Действуя в соответствии с принципами сибирского вежливого поведения, перевернуло опустевшую китайскую чашку вверх дном, сверху положило кусочек сахара.
— Прошу прощения, если я дал повод для подобного впечатления. Я вовсе не смеюсь над вами. Кто знает, возможно, вы и правы, высматривая решение в теслектричестве. Поговорите с доктором, вы сами увидите, что его ум открыт.
Уборщик вытирал лужу под печкой,
Ум Николы, наверняка, открыт, он ведь и сам считает, что был возвращен к жизни, благодаря откачке тьмечи; если в подходящий момент заразить его идеей Федорова, то, как минимум, неделю он будет размышлять только лишь об этом. Неделю, возможно, месяц, а то и два, если удача улыбнется, и Хавров
Хавров снова предложить подлить;
— Мне хотелось бы попросить услугу за услугу.
— Слушаю.
— Быть может, это господин Фишенштайн, скорее, захочет помочь мне.
— Если речь идет о финансовых…
— Нет, нет. Речь идет о некоторых опытах, которые, как мне кажется, вы уже проводили. Не знаю, кто конкретно, но мне известно, что господин Фишенштайн заплатил за врачебную опеку над людьми, которые в этом эксперименте принимали участие.
— Ага.
Эдмунд Геронтиевич выпрямился, поправил очки, отьвет забулькал вокруг его шеи, охваченной жестким воротничком.

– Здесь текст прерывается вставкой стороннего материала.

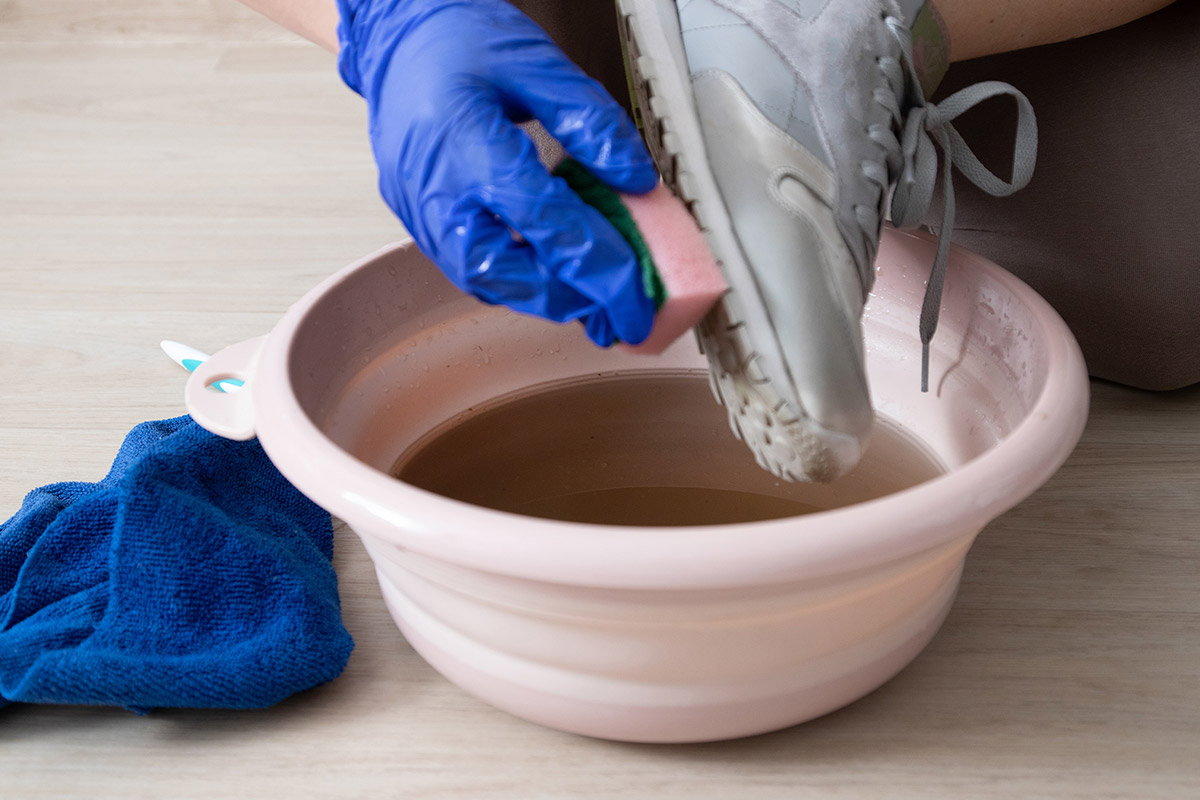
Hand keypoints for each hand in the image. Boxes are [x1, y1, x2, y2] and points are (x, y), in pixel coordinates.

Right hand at [336, 0, 658, 345]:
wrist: (396, 35)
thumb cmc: (456, 41)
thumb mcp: (538, 64)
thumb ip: (591, 122)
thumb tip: (635, 178)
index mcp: (467, 144)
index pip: (548, 227)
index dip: (600, 269)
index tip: (639, 297)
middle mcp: (436, 189)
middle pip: (510, 275)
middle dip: (573, 300)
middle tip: (622, 310)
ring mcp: (420, 211)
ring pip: (486, 283)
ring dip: (545, 298)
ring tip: (592, 295)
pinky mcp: (419, 220)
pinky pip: (470, 267)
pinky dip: (517, 280)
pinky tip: (552, 273)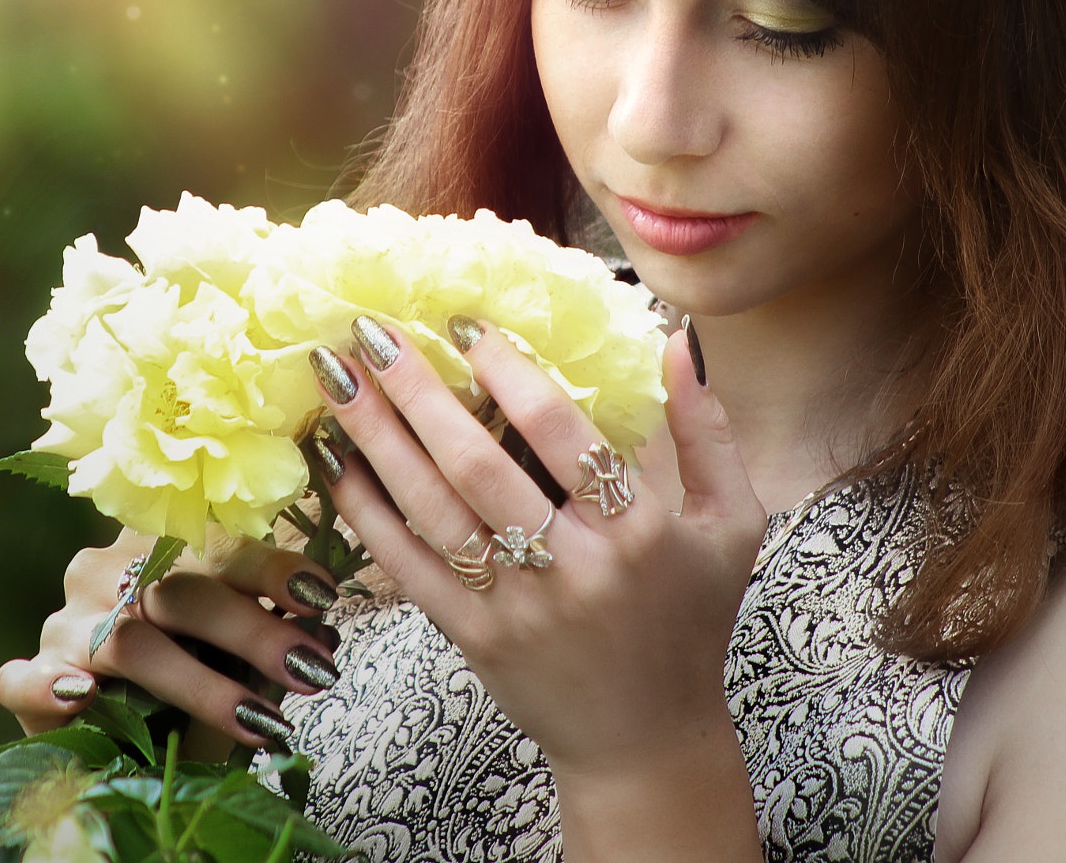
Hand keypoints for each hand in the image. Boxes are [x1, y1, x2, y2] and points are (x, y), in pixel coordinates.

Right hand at [0, 529, 342, 751]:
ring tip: (258, 719)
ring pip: (127, 641)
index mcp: (161, 544)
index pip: (218, 542)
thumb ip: (264, 640)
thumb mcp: (234, 653)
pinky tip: (81, 697)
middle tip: (311, 671)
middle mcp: (107, 571)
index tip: (321, 596)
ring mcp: (65, 622)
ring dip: (199, 683)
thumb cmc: (188, 674)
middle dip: (253, 632)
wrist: (113, 730)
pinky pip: (24, 678)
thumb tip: (321, 637)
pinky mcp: (29, 677)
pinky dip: (51, 687)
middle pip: (181, 591)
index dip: (270, 567)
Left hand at [315, 315, 767, 778]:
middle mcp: (571, 568)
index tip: (460, 321)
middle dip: (418, 393)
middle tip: (372, 329)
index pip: (560, 433)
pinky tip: (336, 462)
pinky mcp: (473, 639)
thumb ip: (707, 432)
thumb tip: (671, 339)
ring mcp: (515, 608)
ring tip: (338, 378)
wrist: (645, 744)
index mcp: (637, 531)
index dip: (507, 371)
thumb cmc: (689, 622)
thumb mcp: (730, 526)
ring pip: (434, 511)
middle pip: (479, 466)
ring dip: (378, 440)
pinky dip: (368, 513)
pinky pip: (410, 567)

— Я вполне понимаю, что это не были, да и не могли быть, предприятия вполне законные; вы до их пор обязаны сохранять определенную тайну, господин Фишенштайн мог бы быть впутан в весьма неприятную аферу; человек с его положением не позволяет подобных компрометаций. Вы же читателей «Воскрешения» информируете не обо всем. Труп из мерзлоты вытащить, смертельно больных по их просьбе в лед уложить, собак гальванизировать — это еще как-то пройдет. Но вот увенчанное смертями массовое отравление тунгетитом?
—
Тот налил.
— Вы подождите минутку, пойду спрошу.
— Вы там распорядитесь дать чего-нибудь горячего моему человеку.
—
Он пошел спросить, только продолжалось это дольше минутки, и когда вновь появился, то появился не сам, и даже порог салона Братства переступил не первым, но Авраам Фишенштайн собственной монументальной особой, подпирающийся тяжелой дубиной, под бурной седой гривой и с гипнотическим мираже-стекольно-тунгетитовым глазом, отбрасывающим радужные отблески из под насупленной брови.
Глянуло вопросительно на Хаврова. Тот никакого знака не подал.
— Господин Фишенштайн…
— Погоди, — низким голосом прогудел миллионер, — погоди.
Что же это он, так устал, что теперь несколько минут должен молча отдыхать? Он же не был таким уже и старым. Не запыхался. Сидел и глядел здоровым глазом, мертвый глаз отбрасывал в салон калейдоскопические огоньки. Подумало, что, когда на небе Черные Зори, эта его тунгетитовая зеница светится словно серебряный фонарик из-под поднятой веки, а если глаз веком прикрыт, тогда розовым пятном. А может и нет, быть может, достаточно плотью ее от тьвета прикрыть, как на сеансе княгини Блуцкой в вагоне Транссиба прикрыло Гроссмейстера. И на что же это еврей глядит своим судейским, жреческим взором, потягивая себя за пейсы? На Сына Мороза, ясное дело, на салонное развлечение.
—
Авраам Фишенштайн стукнул дубьем.
— Погоди, погоди. — Он кивнул Хаврову; тот склонился, шепча что-то на ухо. Фишенштайн слушал, пережевывая невысказанные слова. Заскочил обеспокоенный конторщик с бумагой в руке, с карандашом за ухом; Хавров злобно рявкнул. Господин Фишенштайн поднял палец. Эдмунд Геронтиевич вышел; конторщик вышел, уборщик вышел. Брлуммм, блруммм — били бурятские бубны. Еврей откашлялся, вздохнул.